Later Orville started a weekly newspaper called the “West Side News.” Wilbur joined him as an editorial writer. These publications and others which followed were printed on a press which the Wright boys designed and built.

In 1892 came the enterprise that was to provide the setting for, and the approach to, the supreme adventure with which the names of the Wright brothers are associated. The boys became absorbed in bicycles. Orville became interested in track racing and participated in several events. In their enthusiasm the boys decided to go into the bicycle business. After embarking on bicycle selling they discovered they must have a repair shop. Punctures provided the bulk of their business, with free air as a side issue. The first shop of what became the Wright Cycle Company was at 1005 West Third Street.

Business increased to such an extent that the Wrights moved to South Williams Street. Here they began to manufacture bicycles. Their first model was called the Van Cleve, named after one of their pioneer Dayton ancestors. Continued expansion of the business necessitated a move to 1127 West Third Street. This was the shop linked with the birth and development of aviation. It was here that Wilbur and Orville not only dreamed of flying but practically built the first plane.

A hint of what the future had in store came one day when the brothers were discussing what was then the new-fangled horseless carriage. Since it was an original idea, it appealed to them.
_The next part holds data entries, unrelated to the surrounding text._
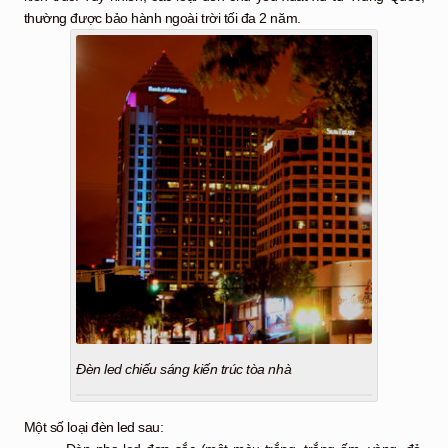
thường được bảo hành ngoài trời tối đa 2 năm.
Đèn led chiếu sáng kiến trúc tòa nhà
Một số loại đèn led sau:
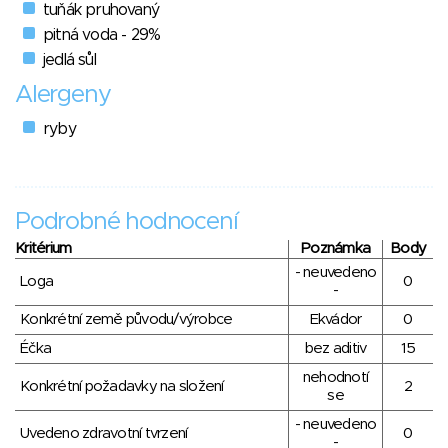
tuňák pruhovaný
pitná voda - 29%
jedlá sůl
Alergeny
ryby
Podrobné hodnocení
Kritérium
Poznámka
Body
- neuvedeno
Loga
0
-
Konkrétní země původu/výrobce
Ekvádor
0
Éčka
bez aditiv
15
nehodnotí
Konkrétní požadavky na složení
2
se
- neuvedeno
Uvedeno zdravotní tvrzení
0
-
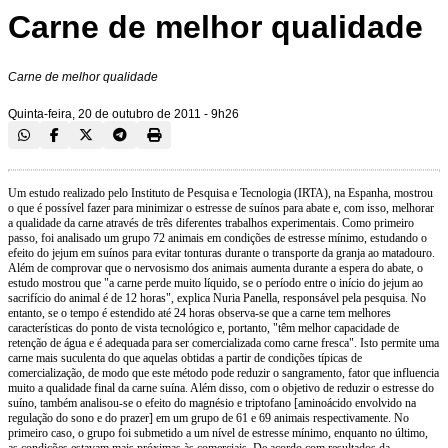
Carne de melhor qualidade
Carne de melhor qualidade
Quinta-feira, 20 de outubro de 2011 - 9h26
Um estudo realizado pelo Instituto de Pesquisa e Tecnologia (IRTA), na Espanha, mostrou
o que é possível fazer para minimizar o estresse de suínos para abate e, com isso, melhorar
a qualidade da carne através de três diferentes trabalhos experimentais. Como primeiro
passo, foi analisado um grupo 72 animais em condições de estresse mínimo, estudando o
efeito do jejum em suínos para evitar tonturas durante o transporte da granja ao matadouro.
Além de comprovar que o nervosismo dos animais aumenta durante a espera do abate, o
estudo mostrou que "a carne perde muito líquido, se o período entre o início do jejum ao
sacrifício do animal é de 12 horas", explica Nuria Panella, responsável pela pesquisa. No
entanto, se o tempo é estendido até 24 horas observa-se que a carne tem melhores
características do ponto de vista tecnológico e, portanto, "têm melhor capacidade de
retenção de água e é adequada para ser comercializada como carne fresca". Isto permite uma
carne mais suculenta do que aquelas obtidas a partir de condições típicas de
comercialização, de modo que este método pode reduzir o sangramento, fator que influencia
muito a qualidade final da carne suína. Além disso, com o objetivo de reduzir o estresse do
suíno, também analisou-se o efeito do magnésio e triptofano [aminoácido envolvido na
regulação do sono e do prazer] em um grupo de 61 e 69 animais respectivamente. No
primeiro caso, o grupo foi submetido a um nível de estresse mínimo, enquanto no último,
as condições estavam mais próximas às comerciais. De acordo com resultados da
Orville suggested that they might engage in the automobile business. “No,” replied Wilbur, “you’d be tackling the impossible. Why, it would be easier to build a flying machine.”

A replica of the Wrights’ original wind tunnel which secured its pressure from a fan mounted on the shaft of an old grinding wheel.

The first active interest in flying that the Wrights displayed developed in 1895 when they read about the glider experiments being carried out by Otto Lilienthal in Germany. They now began to read everything they could lay hands on that bore on the attempts of man to fly, going back to the days of the great Leonardo da Vinci. They wrote to the Smithsonian Institution for a list of books on the subject. The germ of flying now entered their systems, never to be eradicated.

The Wrights went thoroughly into the problem of gliders. After Lilienthal had been killed while gliding, the brothers discovered that neither he nor any other man who glided had an adequate method of insuring lateral balance. In seeking the solution to this problem, Orville worked out a theory for the operation to vary the inclination of sections of the wings, thereby obtaining force for restoring balance. Thus he hit upon a fundamental principle which became a claim in the original Wright patent.

One of the most valued possessions of the Wrights, a balance made of hacksaw blades. With this balance they evolved their own tables of air pressure which eventually enabled them to fly. The original balance is in Franklin Institute, Philadelphia; this replica is in Wright Hall, Carillon Park.